Colgué el teléfono bastante angustiada, cada día se abrían más frentes, a cual más complejo. Debía ir poco a poco, si no los nervios me impedirían avanzar.

Era yo quien había de imponer la velocidad, no Iturri.

Descolgué nuevamente el aparato y llamé a mi secretario.

—Gorka, ¿puedes hacerme un favor?

—¿Cómo no? Lo que usted mande.

—¿Serías tan amable de ir a una perfumería cercana y comprar un frasco de Esencia de Loewe?

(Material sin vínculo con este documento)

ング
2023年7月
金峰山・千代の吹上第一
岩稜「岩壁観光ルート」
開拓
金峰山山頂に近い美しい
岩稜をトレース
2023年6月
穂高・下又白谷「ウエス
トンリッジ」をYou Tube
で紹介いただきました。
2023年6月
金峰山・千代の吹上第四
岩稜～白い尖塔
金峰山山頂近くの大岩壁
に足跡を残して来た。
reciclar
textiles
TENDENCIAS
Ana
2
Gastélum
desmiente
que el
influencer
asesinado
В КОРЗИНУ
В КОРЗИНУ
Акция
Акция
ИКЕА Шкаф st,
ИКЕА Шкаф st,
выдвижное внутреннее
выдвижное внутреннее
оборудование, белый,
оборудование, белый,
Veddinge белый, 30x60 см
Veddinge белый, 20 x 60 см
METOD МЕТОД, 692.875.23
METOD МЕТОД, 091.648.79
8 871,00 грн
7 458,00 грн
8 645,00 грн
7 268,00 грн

Es una colonia de caballero; compra el frasco más pequeño que haya. Pide factura, la cargaremos al juzgado.

Gorka esperó unos momentos para asegurarse de que había terminado y luego replicó:

—¿A qué cuenta dice que quiere que lo cargue?

Comprendí de inmediato su oposición.

—Gorka, se trata del caso de los asesinatos. En Leyre y en Mendigorría se ha detectado un fuerte olor a colonia. El forense dice que el de la ermita es Esencia de Loewe. Necesito que los monjes del monasterio de Leyre confirmen si es el mismo perfume.

—¡Lo siento, señoría, yo…!

—No te disculpes, Gorka, tu reticencia te honra.

—Gracias. Intentaré que me regalen una muestra de esa fragancia; así no tendremos que cargar la factura.

—¡Perfecto, Gorka! ¿Querrás hacérsela llegar al hermano Chocarro?